What were needed now were strategies and forms to:

     • enable people to see one another
     • enable people to connect with one another
     • enable people to help each other and gain access to useful ideas
     • enable people to see patterns and make visible their relationship to a larger field

What, in retrospect, may appear to be straight forward
appeared at the time as shrouded in mist, a navigation based
on principles of relationship - to people and ideas.
Thinking partners, websites, seed papers, circles of eight,
bedtime stories, and visual maps
were initially words and phrases
without actual substance, ideas without form or execution.
To borrow an expression from Peter Block, the answer to How is Yes.
We started where we could and followed where it led.

Beginning with the assumption that a field of inquiry already existed
with practitioners spread across the planet,
a website was needed to connect us and archive what was to be produced.
Under the stewardship of Dave Potter, the website took on a life of its own,
changing and shifting with each new element that emerged –
new learning, new technology, new material, and a growing vision
of what the site could look and feel like to those who came to it.
Principles of beauty, wholeness, utility, and accessibility –
qualities associated with Centered on the Edge –
now became navigational principles for the website.
The intent of the initiative, to make the field visible to itself
and enable people to see each other, came to literal manifestation.
Located on the site was a place where a person’s photograph and profile could be seen,
creating a community animated by what each person brought into the field,
what questions still fueled their excitement.

A shared belief in the importance of greeting and invitation shaped
the way members of the core team approached others.
Beginning with simple biographical information and
deepening with a curiosity and regard for their contribution,
staff of the initiative spoke with hundreds of people,
listening to what truly mattered to them, inquiring
about their activities, and sensing what gifts they brought.
Dozens of these contacts drew up profiles and submitted them to our website.
Others wrote papers or linked themselves in some way with our efforts –
offering critical feedback, helping us with new contacts,
and acting as light bearers, illuminating the way.

Guiding Principles of Approach

Somewhere in the course of unfolding this work and seeing more clearly
the breadth and richness expressed by people in the field,
the urge for clarity and the limitations of language arose side by side.
What is collective? What is wisdom?
What is intelligence? What is spiritual?

****************

■ **CHALLENGE A**
According to the passage on the initiative, under whose stewardship did the website take on a life of its own?
■ **CHALLENGE B**
List every principle that, according to the passage on the initiative, became a navigational principle for the website.
■ **CHALLENGE C**
Write the next part of the passage on the initiative, picking up after its final line.

****************

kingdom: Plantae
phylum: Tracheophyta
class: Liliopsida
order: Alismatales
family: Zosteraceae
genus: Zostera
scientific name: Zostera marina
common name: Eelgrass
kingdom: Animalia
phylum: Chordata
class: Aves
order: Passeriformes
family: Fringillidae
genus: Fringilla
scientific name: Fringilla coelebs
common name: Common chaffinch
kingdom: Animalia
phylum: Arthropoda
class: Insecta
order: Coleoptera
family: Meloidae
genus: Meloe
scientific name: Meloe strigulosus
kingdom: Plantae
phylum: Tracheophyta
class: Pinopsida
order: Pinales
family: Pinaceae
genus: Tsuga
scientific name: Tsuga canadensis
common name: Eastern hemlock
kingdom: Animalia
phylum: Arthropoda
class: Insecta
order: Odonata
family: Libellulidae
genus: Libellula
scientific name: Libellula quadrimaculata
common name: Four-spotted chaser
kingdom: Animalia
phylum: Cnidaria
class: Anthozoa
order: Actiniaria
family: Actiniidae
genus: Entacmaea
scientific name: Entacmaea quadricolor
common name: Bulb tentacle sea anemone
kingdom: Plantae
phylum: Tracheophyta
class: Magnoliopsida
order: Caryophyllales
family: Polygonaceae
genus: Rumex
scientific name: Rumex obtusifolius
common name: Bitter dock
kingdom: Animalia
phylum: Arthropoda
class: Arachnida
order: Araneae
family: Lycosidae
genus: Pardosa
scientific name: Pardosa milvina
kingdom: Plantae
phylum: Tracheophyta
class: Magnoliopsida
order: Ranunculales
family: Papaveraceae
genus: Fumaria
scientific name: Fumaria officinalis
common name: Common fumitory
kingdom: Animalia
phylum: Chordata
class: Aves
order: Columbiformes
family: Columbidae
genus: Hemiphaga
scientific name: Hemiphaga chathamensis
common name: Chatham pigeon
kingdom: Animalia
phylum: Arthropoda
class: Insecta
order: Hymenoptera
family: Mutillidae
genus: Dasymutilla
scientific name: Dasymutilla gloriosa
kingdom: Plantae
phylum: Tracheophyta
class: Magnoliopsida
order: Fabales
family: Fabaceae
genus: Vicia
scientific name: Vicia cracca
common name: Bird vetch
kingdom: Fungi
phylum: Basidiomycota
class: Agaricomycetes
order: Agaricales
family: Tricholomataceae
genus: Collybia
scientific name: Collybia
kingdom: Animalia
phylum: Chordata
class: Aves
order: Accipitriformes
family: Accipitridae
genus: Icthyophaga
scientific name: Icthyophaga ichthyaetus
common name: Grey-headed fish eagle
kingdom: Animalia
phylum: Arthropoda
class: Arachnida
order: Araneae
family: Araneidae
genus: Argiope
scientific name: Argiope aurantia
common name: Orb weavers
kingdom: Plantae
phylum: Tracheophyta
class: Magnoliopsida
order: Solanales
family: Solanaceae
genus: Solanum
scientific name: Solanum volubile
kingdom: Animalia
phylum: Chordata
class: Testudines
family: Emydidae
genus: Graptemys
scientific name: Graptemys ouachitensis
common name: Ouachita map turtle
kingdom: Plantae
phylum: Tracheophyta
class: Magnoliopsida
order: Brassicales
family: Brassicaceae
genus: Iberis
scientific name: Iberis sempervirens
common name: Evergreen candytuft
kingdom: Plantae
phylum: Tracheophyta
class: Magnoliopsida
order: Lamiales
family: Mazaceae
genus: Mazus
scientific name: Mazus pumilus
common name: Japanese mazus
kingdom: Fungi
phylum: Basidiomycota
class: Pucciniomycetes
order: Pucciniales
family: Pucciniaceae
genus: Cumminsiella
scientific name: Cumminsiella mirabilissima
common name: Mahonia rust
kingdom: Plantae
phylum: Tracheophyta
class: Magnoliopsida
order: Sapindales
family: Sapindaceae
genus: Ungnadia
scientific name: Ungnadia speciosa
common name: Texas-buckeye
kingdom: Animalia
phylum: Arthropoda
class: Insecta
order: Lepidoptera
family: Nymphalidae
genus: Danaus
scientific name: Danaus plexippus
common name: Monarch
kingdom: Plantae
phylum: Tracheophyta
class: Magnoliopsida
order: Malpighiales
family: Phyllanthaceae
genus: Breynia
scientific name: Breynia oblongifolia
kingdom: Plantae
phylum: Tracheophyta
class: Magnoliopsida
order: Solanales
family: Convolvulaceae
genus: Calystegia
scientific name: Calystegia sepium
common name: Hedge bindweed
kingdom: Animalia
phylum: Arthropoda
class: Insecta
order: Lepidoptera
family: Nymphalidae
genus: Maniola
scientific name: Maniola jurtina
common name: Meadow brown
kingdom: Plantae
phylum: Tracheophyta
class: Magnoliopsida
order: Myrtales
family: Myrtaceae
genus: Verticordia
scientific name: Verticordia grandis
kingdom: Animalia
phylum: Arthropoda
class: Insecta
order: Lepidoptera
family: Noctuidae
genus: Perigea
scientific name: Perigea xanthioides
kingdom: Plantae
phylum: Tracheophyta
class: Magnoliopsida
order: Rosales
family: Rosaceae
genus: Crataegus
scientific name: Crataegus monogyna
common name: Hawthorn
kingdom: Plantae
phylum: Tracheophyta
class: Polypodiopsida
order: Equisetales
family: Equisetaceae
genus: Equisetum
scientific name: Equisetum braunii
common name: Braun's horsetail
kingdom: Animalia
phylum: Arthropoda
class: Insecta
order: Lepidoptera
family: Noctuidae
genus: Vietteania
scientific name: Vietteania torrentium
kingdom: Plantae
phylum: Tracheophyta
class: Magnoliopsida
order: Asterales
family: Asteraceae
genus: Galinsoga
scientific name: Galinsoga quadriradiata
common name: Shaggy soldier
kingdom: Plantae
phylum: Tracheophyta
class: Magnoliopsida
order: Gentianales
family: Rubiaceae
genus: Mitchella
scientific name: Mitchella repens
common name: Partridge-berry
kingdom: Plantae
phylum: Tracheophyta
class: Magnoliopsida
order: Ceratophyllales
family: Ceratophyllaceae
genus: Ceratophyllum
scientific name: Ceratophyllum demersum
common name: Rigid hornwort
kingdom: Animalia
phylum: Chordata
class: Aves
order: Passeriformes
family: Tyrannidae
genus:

****************

■ **RESPONSE A**
Dave Potter

■ **RESPONSE B**
Beauty, wholeness, utility, and accessibility

■ **RESPONSE C**
And if each of these words call for definitions,
imagine the collision of combinations – spiritual intelligence,
collective wisdom, collective intelligence, spiritual wisdom

each with their own subtle distinctions.
What makes collective wisdom distinct from wisdom
or wisdom distinct from spiritual intelligence?

Conceptually these distinctions in language have endless subtle discriminations,
depending on who in the field you talk with.
Rather than trying to settle too early on definitions,
we found ourselves guided by a set of five principles
that allowed us to approach the ambiguity creatively,
to deepen our own appreciation for distinctions, and to affirm a coherence
that framed the diversity of ideas and actions already taking place in the field.


First was the principle of Wholeness,
the dynamic interrelationship of part and whole,
individual and collective, an underlying pattern.
With this principle, there is humility
that we can glimpse and give expression to the whole,
but it can never fully be known or defined.
In honoring this first principle,
we consciously sought out ideas, images, stories
and symbols that created identification with a larger whole –
with nature, the earth, and cosmos.


Second was the principle of Beauty,
a principle associated with wholeness.
Beauty evokes the feeling domain,
becoming an emotional container, even cauldron of human longing.
Beauty as a metaphor for spiritual intelligence
is suggestive of something greater than itself.
In the act of creating and responding to beauty,
we began to experience the subtle realms,
perceiving pattern and respecting difference.
Beauty, in all its forms – storytelling, ritual, poetry,
photography, painting, music, nature –was an attractor
for qualities we associated with the field such as resonance,
coherence, sensory awareness, and subtle energy.
“Tears come to my eyes as I see FireHawk’s photographs
moving into the world,” wrote one of our core staff members.
We were guided to honor and weave together the gifts of artists
so that, together with words, we could glimpse new meaning
and awaken new sensibilities.

Blessing and Invocation

Third was the principle of Blessing and Invocation.
Resonating with its significance from an interview with Reb Zalman Schachter-Shalomi,
we took to heart his words that the “world is under blessed.”
From the time this idea was made audible, it held a piercing truth.
Those of us involved in recruiting or authorizing creative ventures
began a practice of offering or invoking blessing.
In retrospect, it became critical and natural to explicitly (outwardly) bless
the person or the particular task they were undertaking and
to also bless the larger shared work of our collective wisdom initiative.
This stance of blessing seemed intimately woven into our experience,
aiding our capacity to trust in what was unfolding - to change direction,
to hold to certain truths of our intent, and to allow varied forms of the work
to reveal itself. The energy of blessing embraces all who come in contact:

we call down with whatever merit is in our power
divine energies to support and hold each other,
to aid what needs most attention, and to further
what needs doing in the world. --Amen

Provoking the Daimon

A fourth operative principle was Provoking in each other
the Creative Daimon. In Greek mythology, the daimon was associated
with divine energies and fate, an intermediary between humans and gods.
Cast as a potential spiritual advisor and guardian (as Socrates claimed),
the daimon could also be experienced as an internal compulsion and source of disruption.
We saw time and time again the power of aligning people
with their deepest creative longings but also the challenges.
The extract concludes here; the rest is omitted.